Sorry to bump this. Just wanted to say I found a couple at the Builder’s Warehouse Faerie Glen in Pretoria (Atterbury Value Mart) – still at R349 a piece.
They’re in the locked electrical cabinet where all the other circuit breakers are. No price against them but I did a price check and it is indeed R349.
I’m surprised there’s still left. I was told that each BW will only get 4 at the ‘special’ price. Lucky I still have lots of them, more than I’m likely to need.
Anyway, coming back to my ‘EMP’ event. I eventually figured out that it’s more of a Tasmota issue after the device went offline again after a thunder storm. It turns out that Tasmota will reset its settings if the device is power cycled a few times in a certain period. Apparently, brown outs can also cause this to happen. I realised this after the second time when I saw the hardware was ok, but the software was ‘corrupt’. The clue was that the device broadcast its own SSID and that’s when the penny dropped.
In order to prevent this, you need to run SetOption65 1 to disable power cycle setting reset, so it is less sensitive to brown outs. I’m holding thumbs this is now resolved.
That’s why we either setup tuyalocal and control it from Home Assistant, or install an alternative wifi chip and flash it with Tasmota and control it from Home Assistant.
Checked it this morning - 45A breaker. It is a double oven (one turbo-fan with grill), as well as a 4 plate stove, so I guess turning it all on simultaneously could be more than 30A?

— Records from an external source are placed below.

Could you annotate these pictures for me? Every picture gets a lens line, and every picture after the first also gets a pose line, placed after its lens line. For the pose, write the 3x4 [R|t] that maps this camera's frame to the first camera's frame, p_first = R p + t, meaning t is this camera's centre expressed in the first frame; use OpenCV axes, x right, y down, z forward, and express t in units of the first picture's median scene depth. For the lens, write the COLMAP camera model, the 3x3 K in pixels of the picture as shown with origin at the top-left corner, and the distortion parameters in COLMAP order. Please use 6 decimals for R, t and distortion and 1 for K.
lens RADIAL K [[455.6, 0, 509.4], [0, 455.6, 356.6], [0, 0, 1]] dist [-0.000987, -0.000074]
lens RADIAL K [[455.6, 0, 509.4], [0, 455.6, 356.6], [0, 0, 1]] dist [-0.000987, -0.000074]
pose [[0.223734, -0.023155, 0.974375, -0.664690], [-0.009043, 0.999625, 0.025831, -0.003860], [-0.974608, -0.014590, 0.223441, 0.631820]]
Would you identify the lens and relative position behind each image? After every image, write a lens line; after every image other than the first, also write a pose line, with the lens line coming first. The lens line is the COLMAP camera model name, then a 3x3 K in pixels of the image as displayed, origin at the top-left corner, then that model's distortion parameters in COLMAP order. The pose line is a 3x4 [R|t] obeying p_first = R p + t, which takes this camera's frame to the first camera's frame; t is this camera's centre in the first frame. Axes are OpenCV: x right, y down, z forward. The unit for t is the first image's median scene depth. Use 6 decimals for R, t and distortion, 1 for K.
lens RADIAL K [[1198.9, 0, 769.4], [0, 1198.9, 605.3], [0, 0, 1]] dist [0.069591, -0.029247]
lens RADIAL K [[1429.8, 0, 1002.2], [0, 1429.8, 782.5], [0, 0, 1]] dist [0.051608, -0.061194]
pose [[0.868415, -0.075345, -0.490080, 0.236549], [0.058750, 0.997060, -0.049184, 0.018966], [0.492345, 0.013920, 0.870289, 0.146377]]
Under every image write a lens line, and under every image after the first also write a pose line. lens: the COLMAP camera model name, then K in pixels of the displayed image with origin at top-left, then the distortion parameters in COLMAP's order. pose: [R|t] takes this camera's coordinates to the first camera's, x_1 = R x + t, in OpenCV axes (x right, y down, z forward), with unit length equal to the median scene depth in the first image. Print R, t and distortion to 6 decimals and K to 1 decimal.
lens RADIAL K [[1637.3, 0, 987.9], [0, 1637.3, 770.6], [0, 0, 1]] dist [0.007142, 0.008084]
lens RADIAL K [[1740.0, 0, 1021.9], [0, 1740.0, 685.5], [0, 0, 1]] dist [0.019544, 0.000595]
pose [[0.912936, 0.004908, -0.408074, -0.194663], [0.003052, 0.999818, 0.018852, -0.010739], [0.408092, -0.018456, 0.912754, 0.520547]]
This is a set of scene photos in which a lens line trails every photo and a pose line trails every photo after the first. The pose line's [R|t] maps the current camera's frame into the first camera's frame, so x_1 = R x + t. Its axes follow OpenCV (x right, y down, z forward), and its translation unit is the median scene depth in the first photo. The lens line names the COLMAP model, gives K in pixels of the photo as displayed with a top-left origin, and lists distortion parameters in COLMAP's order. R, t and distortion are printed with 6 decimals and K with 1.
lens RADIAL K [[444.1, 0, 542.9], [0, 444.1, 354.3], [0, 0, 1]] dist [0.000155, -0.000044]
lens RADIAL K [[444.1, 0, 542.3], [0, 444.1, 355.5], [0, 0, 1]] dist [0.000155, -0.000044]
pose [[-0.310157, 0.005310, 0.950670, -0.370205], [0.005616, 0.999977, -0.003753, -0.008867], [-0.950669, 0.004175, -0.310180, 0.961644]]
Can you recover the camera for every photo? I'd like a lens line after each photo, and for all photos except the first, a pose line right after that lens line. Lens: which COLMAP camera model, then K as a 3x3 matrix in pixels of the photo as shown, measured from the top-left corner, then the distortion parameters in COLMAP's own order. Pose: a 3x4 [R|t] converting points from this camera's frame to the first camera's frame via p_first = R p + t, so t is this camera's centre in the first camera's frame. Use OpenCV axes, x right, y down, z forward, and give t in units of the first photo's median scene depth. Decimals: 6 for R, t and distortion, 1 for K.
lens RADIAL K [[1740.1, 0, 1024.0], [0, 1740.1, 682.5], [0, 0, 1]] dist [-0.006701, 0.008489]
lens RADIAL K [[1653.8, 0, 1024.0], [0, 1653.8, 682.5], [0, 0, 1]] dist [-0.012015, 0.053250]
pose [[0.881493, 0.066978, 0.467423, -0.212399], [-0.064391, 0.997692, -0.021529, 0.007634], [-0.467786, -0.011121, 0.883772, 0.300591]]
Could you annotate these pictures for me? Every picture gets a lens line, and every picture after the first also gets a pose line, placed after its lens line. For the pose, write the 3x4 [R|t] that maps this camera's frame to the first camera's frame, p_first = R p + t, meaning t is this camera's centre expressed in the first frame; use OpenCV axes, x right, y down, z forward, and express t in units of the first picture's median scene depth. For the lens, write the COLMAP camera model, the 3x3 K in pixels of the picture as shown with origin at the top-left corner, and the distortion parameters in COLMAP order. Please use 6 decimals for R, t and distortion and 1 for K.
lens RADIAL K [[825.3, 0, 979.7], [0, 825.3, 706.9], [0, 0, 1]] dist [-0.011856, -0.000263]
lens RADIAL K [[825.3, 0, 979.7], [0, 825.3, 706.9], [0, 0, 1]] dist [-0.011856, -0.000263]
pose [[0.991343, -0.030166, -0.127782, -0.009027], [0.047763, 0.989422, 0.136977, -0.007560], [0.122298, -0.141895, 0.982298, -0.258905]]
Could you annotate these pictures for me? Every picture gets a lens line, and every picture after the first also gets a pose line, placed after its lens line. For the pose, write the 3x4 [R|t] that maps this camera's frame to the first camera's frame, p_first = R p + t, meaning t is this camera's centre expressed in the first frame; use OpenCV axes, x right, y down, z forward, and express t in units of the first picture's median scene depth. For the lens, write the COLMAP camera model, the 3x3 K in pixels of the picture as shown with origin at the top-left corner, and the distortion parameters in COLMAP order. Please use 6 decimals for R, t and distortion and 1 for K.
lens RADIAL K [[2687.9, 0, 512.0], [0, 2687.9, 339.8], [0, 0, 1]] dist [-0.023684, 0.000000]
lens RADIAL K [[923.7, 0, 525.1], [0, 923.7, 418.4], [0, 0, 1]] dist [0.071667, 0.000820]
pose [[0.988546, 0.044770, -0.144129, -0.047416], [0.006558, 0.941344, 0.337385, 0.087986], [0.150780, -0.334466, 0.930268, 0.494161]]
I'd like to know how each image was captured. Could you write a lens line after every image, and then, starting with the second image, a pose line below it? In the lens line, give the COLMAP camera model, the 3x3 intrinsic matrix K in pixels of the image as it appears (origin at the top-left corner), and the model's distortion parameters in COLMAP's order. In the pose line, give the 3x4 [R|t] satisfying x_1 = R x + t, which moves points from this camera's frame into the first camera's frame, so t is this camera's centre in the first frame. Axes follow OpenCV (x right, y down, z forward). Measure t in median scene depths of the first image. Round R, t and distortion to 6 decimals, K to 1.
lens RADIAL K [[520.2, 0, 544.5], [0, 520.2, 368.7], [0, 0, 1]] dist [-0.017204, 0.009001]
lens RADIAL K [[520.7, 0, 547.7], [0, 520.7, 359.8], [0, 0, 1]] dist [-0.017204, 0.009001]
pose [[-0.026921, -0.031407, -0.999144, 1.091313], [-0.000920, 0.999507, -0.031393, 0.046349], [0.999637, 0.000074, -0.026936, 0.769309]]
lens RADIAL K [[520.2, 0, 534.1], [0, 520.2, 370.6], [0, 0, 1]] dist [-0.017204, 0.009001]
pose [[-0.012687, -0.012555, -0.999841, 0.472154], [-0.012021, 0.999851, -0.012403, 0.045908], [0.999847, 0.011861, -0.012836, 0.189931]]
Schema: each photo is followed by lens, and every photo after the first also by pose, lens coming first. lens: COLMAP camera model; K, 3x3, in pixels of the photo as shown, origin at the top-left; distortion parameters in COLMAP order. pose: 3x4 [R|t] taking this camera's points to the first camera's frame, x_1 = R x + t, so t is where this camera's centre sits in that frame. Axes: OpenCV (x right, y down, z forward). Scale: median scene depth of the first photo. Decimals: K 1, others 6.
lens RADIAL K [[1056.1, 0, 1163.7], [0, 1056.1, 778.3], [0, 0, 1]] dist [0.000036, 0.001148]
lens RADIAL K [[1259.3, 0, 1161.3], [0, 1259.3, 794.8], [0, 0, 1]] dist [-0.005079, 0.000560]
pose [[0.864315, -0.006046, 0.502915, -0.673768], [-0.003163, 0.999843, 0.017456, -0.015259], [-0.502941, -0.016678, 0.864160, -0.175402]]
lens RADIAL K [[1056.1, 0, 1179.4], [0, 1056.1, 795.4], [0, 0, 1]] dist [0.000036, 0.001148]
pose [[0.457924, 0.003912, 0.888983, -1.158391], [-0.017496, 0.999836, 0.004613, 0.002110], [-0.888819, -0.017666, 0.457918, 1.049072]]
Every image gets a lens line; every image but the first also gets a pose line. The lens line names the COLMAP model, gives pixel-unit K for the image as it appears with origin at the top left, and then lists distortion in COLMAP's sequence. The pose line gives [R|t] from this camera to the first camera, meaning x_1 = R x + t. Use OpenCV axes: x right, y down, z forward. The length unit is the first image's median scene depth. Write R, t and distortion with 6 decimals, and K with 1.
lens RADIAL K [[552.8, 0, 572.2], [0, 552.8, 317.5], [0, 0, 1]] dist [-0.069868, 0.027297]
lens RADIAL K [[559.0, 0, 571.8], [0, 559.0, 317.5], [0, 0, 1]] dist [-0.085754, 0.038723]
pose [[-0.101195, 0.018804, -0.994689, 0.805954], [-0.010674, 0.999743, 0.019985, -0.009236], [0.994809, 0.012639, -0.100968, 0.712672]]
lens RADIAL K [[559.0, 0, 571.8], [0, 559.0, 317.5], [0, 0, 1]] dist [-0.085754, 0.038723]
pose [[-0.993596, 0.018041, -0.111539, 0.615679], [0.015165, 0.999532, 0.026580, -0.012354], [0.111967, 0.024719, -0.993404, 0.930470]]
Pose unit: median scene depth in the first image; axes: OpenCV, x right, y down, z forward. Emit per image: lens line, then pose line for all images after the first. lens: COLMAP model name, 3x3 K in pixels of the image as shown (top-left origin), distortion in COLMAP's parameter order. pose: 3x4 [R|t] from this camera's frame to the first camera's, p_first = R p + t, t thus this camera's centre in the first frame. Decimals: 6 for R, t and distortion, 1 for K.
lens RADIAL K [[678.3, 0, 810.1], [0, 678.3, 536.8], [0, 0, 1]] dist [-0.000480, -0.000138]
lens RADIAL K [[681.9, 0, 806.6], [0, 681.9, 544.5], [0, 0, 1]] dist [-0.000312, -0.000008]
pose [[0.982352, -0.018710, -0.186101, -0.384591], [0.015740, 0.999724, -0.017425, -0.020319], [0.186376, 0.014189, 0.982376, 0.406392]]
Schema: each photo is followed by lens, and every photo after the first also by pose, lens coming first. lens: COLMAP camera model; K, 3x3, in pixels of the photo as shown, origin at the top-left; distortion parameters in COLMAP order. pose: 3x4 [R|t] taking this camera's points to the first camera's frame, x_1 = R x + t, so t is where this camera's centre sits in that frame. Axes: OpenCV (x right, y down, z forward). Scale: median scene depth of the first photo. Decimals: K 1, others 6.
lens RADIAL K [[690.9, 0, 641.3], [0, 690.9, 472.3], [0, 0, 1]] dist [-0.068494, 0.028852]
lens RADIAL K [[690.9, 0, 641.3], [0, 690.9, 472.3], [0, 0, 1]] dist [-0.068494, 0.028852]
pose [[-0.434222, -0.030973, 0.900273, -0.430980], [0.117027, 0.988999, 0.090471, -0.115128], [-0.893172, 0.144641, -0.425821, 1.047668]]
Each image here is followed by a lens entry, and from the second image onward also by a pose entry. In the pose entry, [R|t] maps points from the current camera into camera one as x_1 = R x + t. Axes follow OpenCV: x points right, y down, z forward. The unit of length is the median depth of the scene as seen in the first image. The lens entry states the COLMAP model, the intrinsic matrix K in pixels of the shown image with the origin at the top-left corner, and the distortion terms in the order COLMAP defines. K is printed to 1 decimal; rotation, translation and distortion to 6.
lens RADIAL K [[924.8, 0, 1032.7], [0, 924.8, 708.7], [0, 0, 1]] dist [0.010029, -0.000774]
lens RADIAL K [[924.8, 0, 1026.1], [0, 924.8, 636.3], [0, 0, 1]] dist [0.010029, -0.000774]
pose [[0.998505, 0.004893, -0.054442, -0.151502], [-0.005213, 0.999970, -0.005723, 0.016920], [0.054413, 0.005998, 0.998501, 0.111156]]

30A is roughly 7.5kw. Oven elements are normally between 1.2 and 2 kw. Exceeding the 30A would be difficult. As @plonkster said, drop the breaker to 30 and install the Astude. I am pretty confident that you wont exceed the 30A.
If the device is Tuya based, even if it is sealed it can be flashed using the Tuya-Convert process. I have a few of these (or similar as the Takealot link does not work anymore) plugs and flashed Tasmota on quite a few for a friend as well.
As a side note, if you use Tuya-Convert you can roll the device back to it original firmware…but who would want to go back to the cloud?
Yes you are correct, but as far as I understand mostly applicable if you update the firmware. To date I have not had any issues and the wizards maintaining Tuya-Convert is doing a stellar job to keep it working. Worst case is to crack the device open and flash it.
I have “enhanced” the CBI Astute using that tutorial. I don’t recall any seals though. Super easy if you have hot air.
I have personally never used Ewelink or the Tuya app. When I get these devices they get flashed straight out of the box. I feel more comfortable running an opensource firmware and have full control over these devices. Might be a false sense of security, but works for me
Honestly, neither have I. I used a Tuya dev account and registered the device via CLI, then proceeded to block in on the router.
But still, I would be 1 step more comfortable with it running some nice open-source software and being completely oblivious of outside servers.
OK, I lied, I ran the original eWelink for 2 weeks with my first Sonoff. Then they had “AWS problems”, I couldn’t turn on my borehole, and I learned about Tasmota.
I got my hands on one of the new wall plug installed Astutes.
Works great (obviously) where you want to control/monitor a single plug circuit and not all the plugs as you would with the DIN rail mount version. As well as the usual momentary button to engage or release the relay, it has in addition a push button power switch that kills the power to the electronics so it is not even on the wifi network.
What I have come to notice, and would love to learn whether this is a common issue amongst members that use these, is that that these CBI Astute Smart controllers are very finicky when it comes to switching their scheduled program times on and off.
For example, when I don’t want the geyser to turn on at 04h00 in the mornings on a weekend because we are not home, I will turn that “switch on at 04h00” setting off.
Turning it back on for the coming week is of academic value only, as it simply does not activate, even though it shows as on.
You have to physically remove that scheduled program and re program it in that time slot.
This is has now happened 4 times and I believe it is a software fault/glitch.
Since I’ve had the unit (more than a year now), there had not been a single update to the app.